● GIVEN INFORMATION

================================

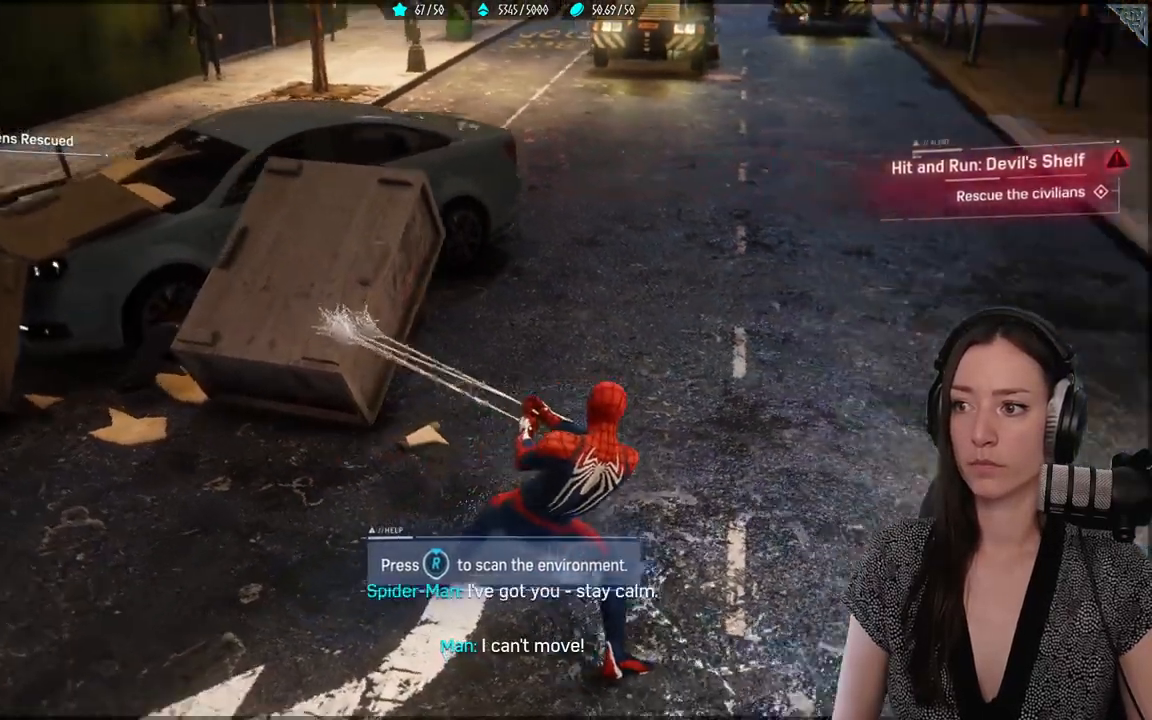
{"buttons": ["L1", "R1"], "left_stick": "center", "right_stick": "center", "events": [[333, "right_stick", "center"]]}
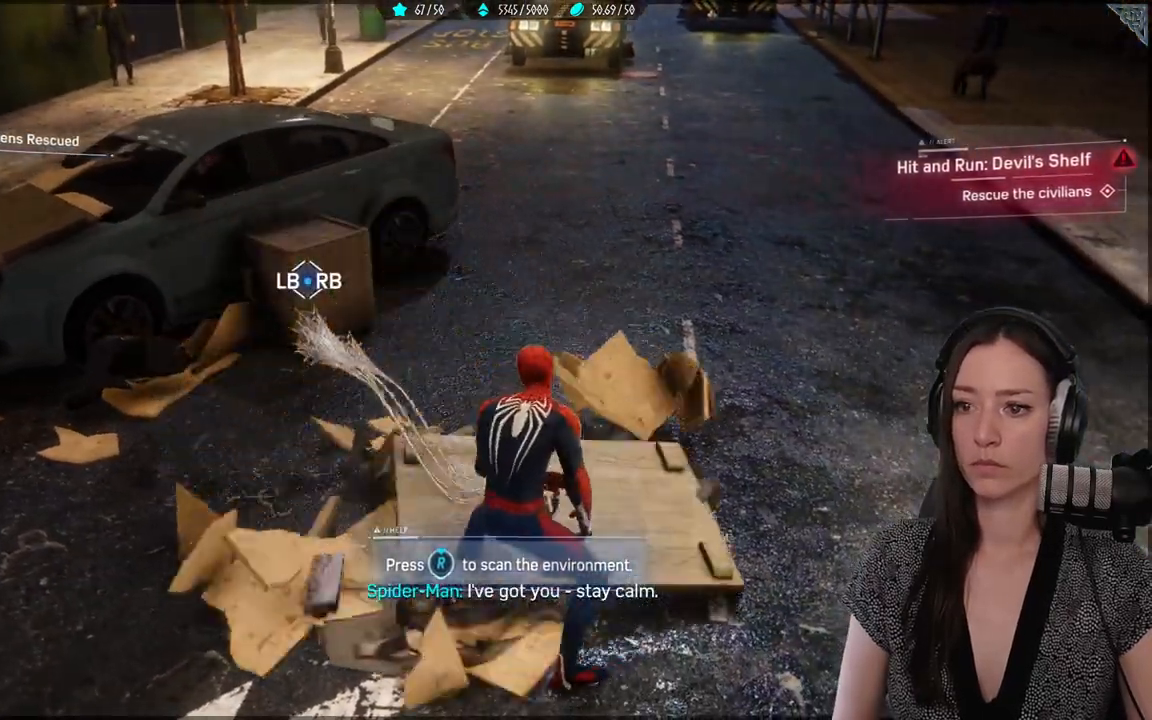
{"buttons": ["L1", "R1"], "left_stick": "center", "right_stick": "center", "events": [[200, "L1", "up"], [200, "R1", "up"], [217, "right_stick", "left"], [367, "L1", "down"], [383, "R1", "down"], [467, "right_stick", "center"]]}
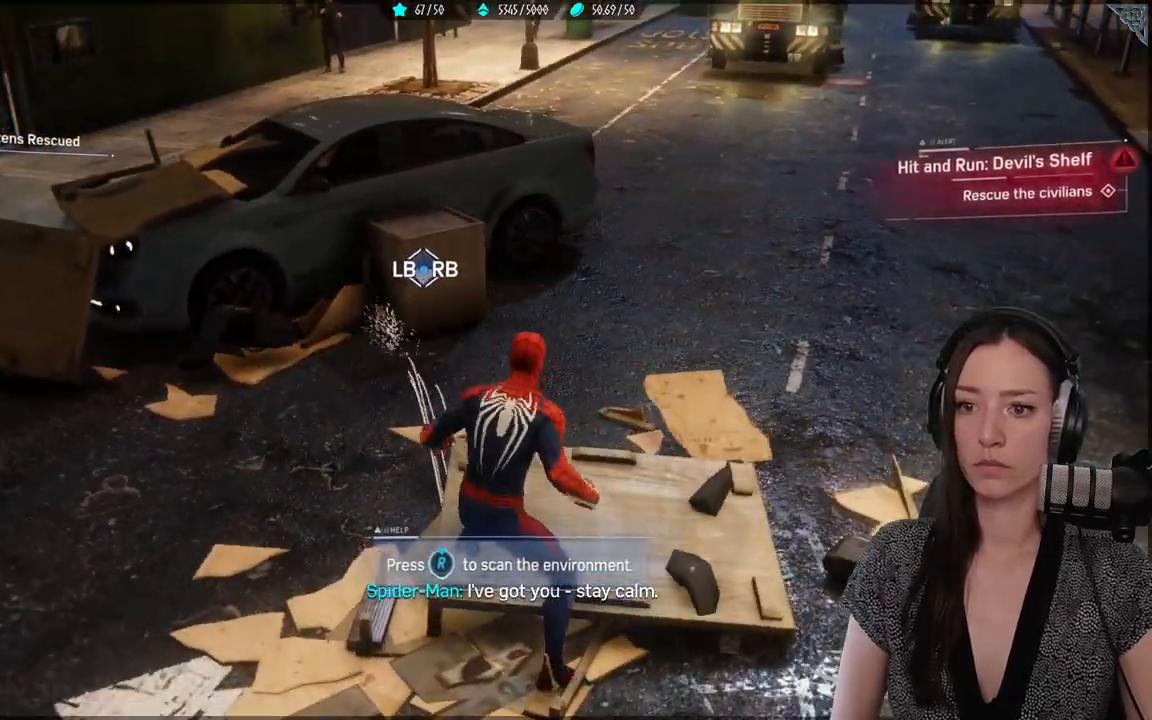
{"buttons": ["L1", "R1"], "left_stick": "center", "right_stick": "right", "events": [[417, "right_stick", "right"]]}
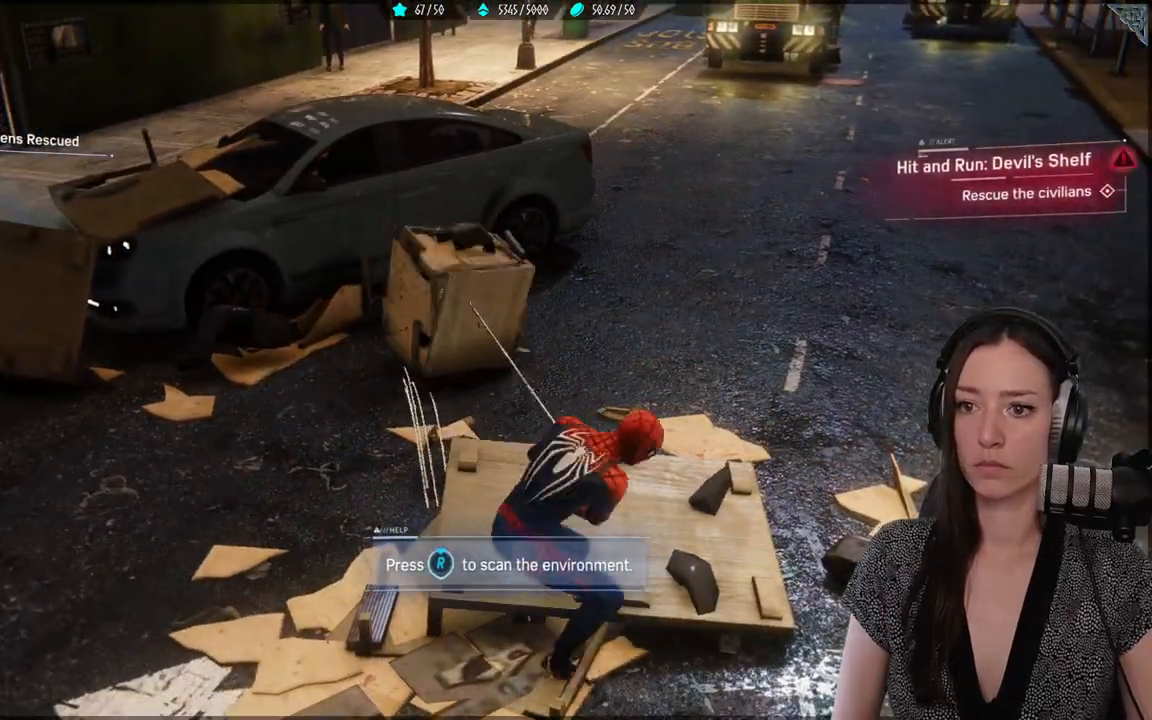
{"buttons": [], "left_stick": "center", "right_stick": "left", "events": [[350, "right_stick", "center"], [467, "L1", "up"], [467, "R1", "up"], [483, "right_stick", "left"]]}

================================

All of the data is to be returned exactly, with no pictures included.

{"buttons": ["L1", "R1"], "left_stick": "center", "right_stick": "center", "events": [[333, "right_stick", "center"]]}
{"buttons": ["L1", "R1"], "left_stick": "center", "right_stick": "center", "events": [[200, "L1", "up"], [200, "R1", "up"], [217, "right_stick", "left"], [367, "L1", "down"], [383, "R1", "down"], [467, "right_stick", "center"]]}
{"buttons": ["L1", "R1"], "left_stick": "center", "right_stick": "right", "events": [[417, "right_stick", "right"]]}
{"buttons": [], "left_stick": "center", "right_stick": "left", "events": [[350, "right_stick", "center"], [467, "L1", "up"], [467, "R1", "up"], [483, "right_stick", "left"]]}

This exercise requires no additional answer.